▶ **What is being asked**
Copy the records below word for word, from the first line through the line containing "interpretando a Spiderman.". Leave the picture markers out of your copy.

(Records excerpted from a collection)
-=-=-
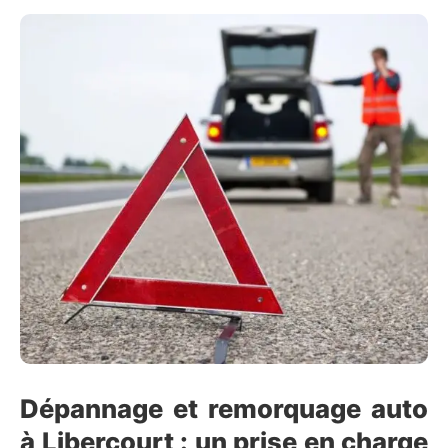
Dépannage et remorquage auto
à Libercourt : un prise en charge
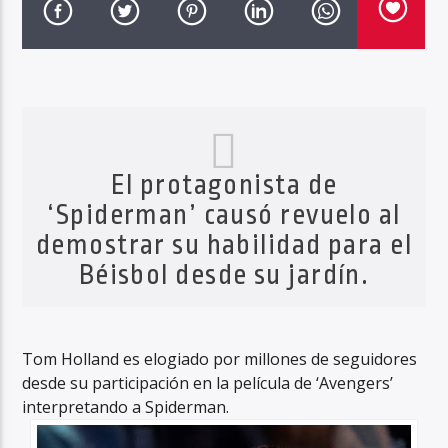
Haahil FM
El protagonista de
‘Spiderman’ causó revuelo al
demostrar su habilidad para el
Béisbol desde su jardín.
Tom Holland es elogiado por millones de seguidores
desde su participación en la película de ‘Avengers’
interpretando a Spiderman.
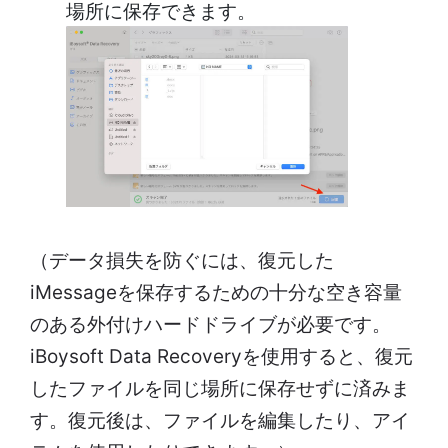
場所に保存できます。
（データ損失を防ぐには、復元した
iMessageを保存するための十分な空き容量
のある外付けハードドライブが必要です。
iBoysoft Data Recoveryを使用すると、復元
したファイルを同じ場所に保存せずに済みま
す。復元後は、ファイルを編集したり、アイ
-=-=-
▶ **Output below**
Dépannage et remorquage auto
à Libercourt : un prise en charge
Haahil FM
El protagonista de
‘Spiderman’ causó revuelo al
demostrar su habilidad para el
Béisbol desde su jardín.
Tom Holland es elogiado por millones de seguidores
desde su participación en la película de ‘Avengers’
interpretando a Spiderman.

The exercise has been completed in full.